#### [TASK TO CARRY OUT]
Across the lines of the records below, how many have the string "will" in them? Answer with the number alone.

#### [DATA SECTION]

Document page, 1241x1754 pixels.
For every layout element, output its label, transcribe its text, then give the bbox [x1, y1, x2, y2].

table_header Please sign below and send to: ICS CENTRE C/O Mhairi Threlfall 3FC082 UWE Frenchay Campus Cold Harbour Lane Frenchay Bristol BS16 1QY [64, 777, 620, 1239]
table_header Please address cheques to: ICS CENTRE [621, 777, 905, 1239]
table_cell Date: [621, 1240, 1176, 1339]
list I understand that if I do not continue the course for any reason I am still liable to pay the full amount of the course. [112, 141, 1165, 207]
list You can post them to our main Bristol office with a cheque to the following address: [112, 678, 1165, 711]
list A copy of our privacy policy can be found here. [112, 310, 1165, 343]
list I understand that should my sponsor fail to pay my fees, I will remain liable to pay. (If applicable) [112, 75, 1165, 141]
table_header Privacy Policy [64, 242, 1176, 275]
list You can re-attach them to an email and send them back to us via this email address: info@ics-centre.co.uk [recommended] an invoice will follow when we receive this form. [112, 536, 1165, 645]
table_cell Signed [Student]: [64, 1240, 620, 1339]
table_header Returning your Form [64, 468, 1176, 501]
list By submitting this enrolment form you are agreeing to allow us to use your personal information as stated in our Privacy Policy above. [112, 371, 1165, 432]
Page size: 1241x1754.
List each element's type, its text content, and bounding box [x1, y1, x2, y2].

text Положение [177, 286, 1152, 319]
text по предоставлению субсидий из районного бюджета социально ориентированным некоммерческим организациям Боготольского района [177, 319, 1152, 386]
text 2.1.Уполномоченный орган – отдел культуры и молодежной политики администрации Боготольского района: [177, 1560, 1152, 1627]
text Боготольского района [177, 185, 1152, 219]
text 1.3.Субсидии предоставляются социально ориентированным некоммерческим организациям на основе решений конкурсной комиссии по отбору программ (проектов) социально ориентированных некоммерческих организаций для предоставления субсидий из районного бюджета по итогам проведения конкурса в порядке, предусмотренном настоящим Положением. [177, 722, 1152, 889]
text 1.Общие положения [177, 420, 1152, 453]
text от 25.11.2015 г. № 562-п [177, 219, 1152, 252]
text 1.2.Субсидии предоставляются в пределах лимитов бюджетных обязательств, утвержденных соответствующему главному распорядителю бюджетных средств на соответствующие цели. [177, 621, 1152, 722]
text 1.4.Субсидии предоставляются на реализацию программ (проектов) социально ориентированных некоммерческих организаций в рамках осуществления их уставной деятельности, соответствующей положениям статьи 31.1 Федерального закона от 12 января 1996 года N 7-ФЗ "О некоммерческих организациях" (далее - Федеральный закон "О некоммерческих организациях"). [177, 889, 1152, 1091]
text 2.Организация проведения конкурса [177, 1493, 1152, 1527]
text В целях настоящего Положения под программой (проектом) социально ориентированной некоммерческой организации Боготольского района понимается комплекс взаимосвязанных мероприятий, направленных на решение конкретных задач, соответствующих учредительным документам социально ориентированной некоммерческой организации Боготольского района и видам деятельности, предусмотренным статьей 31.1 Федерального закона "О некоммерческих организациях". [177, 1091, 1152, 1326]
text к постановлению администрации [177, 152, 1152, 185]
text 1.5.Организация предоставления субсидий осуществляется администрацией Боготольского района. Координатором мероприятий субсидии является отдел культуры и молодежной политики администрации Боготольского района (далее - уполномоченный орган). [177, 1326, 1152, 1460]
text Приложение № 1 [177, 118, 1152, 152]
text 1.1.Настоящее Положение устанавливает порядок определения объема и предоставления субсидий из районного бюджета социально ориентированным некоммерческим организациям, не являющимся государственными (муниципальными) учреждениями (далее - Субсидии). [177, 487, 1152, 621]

#### [FINAL ANSWER]
2